Defining Jobs using FireTasks

This tutorial show you how to:

  • Run multiple tasks within a single FireWork
  • Run tasks that are defined within a Python function, rather than a shell script

This tutorial can be completed from the command line, but some knowledge of Python is helpful. In this tutorial, we will run examples on the central server for simplicity. One could just as easily run them on a FireWorker if you’ve set one up.

Introduction to FireTasks

In the quickstart, we ran a simple script that performed echo "howdy, your job launched successfully!" >> howdy.txt". Looking inside fw_test.yaml, recall that the command was defined within a task labeled Script Task:

spec:
  _tasks:
  - _fw_name: Script Task
    script: echo "howdy, your job launched successfully!" >> howdy.txt

The Script Task is one type of FireTask, which is a predefined job template written in Python. The Script Task in particular refers Python code inside FireWorks that runs an arbitrary shell script that you give it. You can use the Script Task to run almost any job (without worrying that it’s all done within a Python layer). However, you might want to set up custom job templates that are more explicit and reusable. In this section, we’ll demonstrate how to accomplish this with FireTasks, but first we’ll demonstrate the simplest version to linearly run multiple tasks.

Running multiple FireTasks

You can run multiple tasks within the same FireWork (it might be helpful to review the Workflow Model diagram). For example, the first step of your FireWork might write an input file that the second step processes. Let’s create a FireWork where the first step prints howdy.txt, and the second step counts the number of words in that file.

  1. Navigate to the tasks tutorial directory on your FireServer:

    cd <INSTALL_DIR>/fw_tutorials/firetask
  2. Look inside the file fw_multi.yaml. You should see two instances of Script Task inside our spec.

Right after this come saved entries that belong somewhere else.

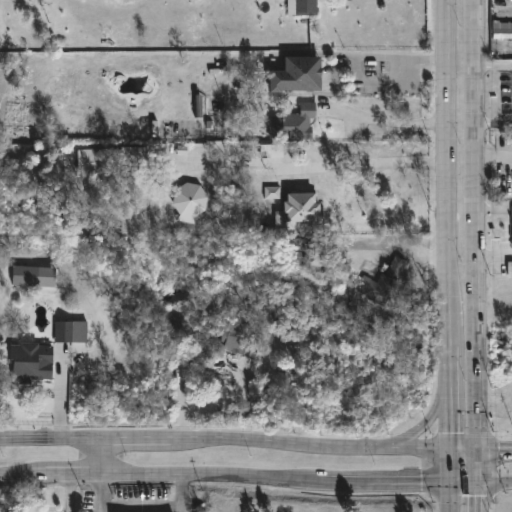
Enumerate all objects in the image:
building: (301, 7)
building: (305, 7)
building: (501, 31)
road: (385, 58)
road: (495, 67)
building: (296, 76)
building: (296, 76)
road: (336, 107)
building: (293, 123)
building: (293, 124)
road: (495, 124)
building: (217, 127)
building: (270, 151)
building: (132, 156)
road: (378, 159)
building: (93, 161)
building: (272, 193)
building: (188, 203)
road: (495, 204)
building: (302, 207)
building: (511, 208)
building: (298, 211)
road: (480, 227)
road: (450, 243)
road: (496, 257)
building: (509, 268)
building: (24, 276)
building: (383, 282)
building: (381, 284)
building: (70, 332)
building: (237, 338)
building: (240, 338)
building: (31, 363)
building: (30, 369)
road: (435, 408)
road: (228, 438)
road: (498, 454)
traffic signals: (457, 455)
road: (470, 455)
traffic signals: (484, 455)
road: (112, 456)
road: (484, 470)
road: (228, 475)
road: (498, 485)
traffic signals: (457, 486)
road: (471, 486)
traffic signals: (485, 486)
road: (69, 493)
road: (99, 493)
road: (182, 493)
road: (456, 499)
road: (485, 499)
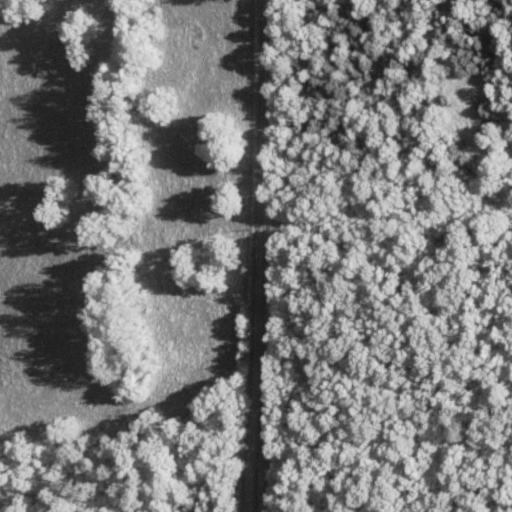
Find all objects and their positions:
road: (263, 256)
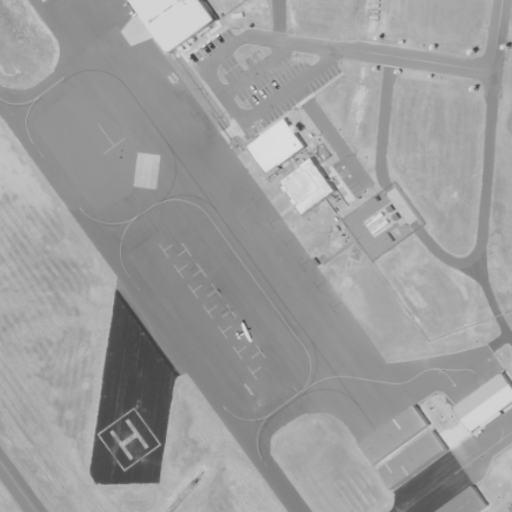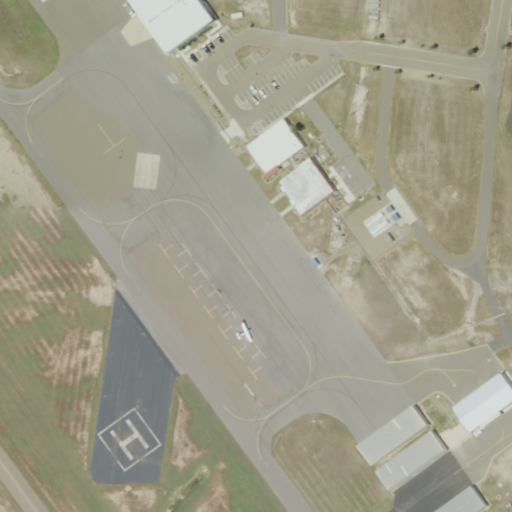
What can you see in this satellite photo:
building: (173, 19)
road: (283, 41)
road: (255, 69)
road: (329, 136)
building: (273, 146)
airport apron: (211, 231)
airport: (255, 256)
airport taxiway: (149, 305)
building: (392, 434)
helipad: (124, 435)
building: (410, 459)
airport taxiway: (17, 488)
building: (463, 502)
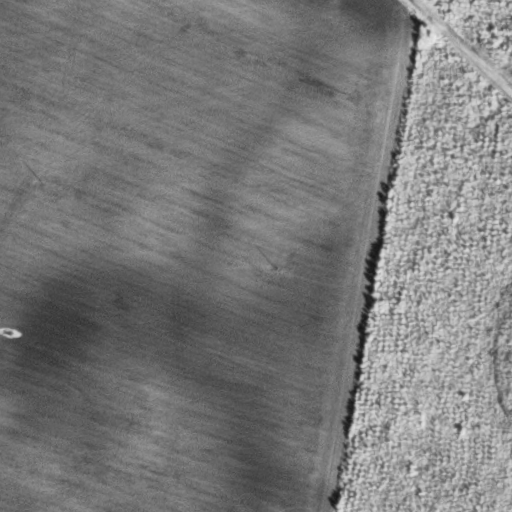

Remember, our spec contains all the information needed to run our job. The second Script Task runs the wc -w command to count the number of characters in howdy.txt and exports the result to words.txt:

    spec:
      _tasks:
      - _fw_name: Script Task
        script: echo "howdy, your job launched successfully!" > howdy.txt
      - _fw_name: Script Task
        script: wc -w < howdy.txt > words.txt
  3. Run this multi-step FireWork on your FireServer:

    lpad reset <TODAY'S DATE>
    lpad add fw_multi.yaml
    rlaunch singleshot

Tip

You can run all three of these commands on a single line by separating them with a semicolon. This will reset the database, insert a FW, and run it within a single command.

You should see two files written out to the system, howdy.txt and words.txt, confirming that you successfully ran a two-step job!

Note

The only way to communicate information between FireTasks within the same FireWork is by writing and reading files, such as in our example. If you want to perform more complicated information transfer, you might consider defining a workflow that connects FireWorks instead. You can pass information easily between different FireWorks in a Workflow through the FWAction object, but not between FireTasks within a FireWork (Workflow Model).

Python Example (optional)

Here is a complete Python example that runs multiple FireTasks within a single FireWork:

from fireworks.core.firework import FireWork
from fireworks.core.fworker import FWorker
from fireworks.core.launchpad import LaunchPad
from fireworks.core.rocket_launcher import rapidfire
from fireworks.user_objects.firetasks.script_task import ScriptTask

# set up the LaunchPad and reset it
launchpad = LaunchPad()
launchpad.reset('', require_password=False)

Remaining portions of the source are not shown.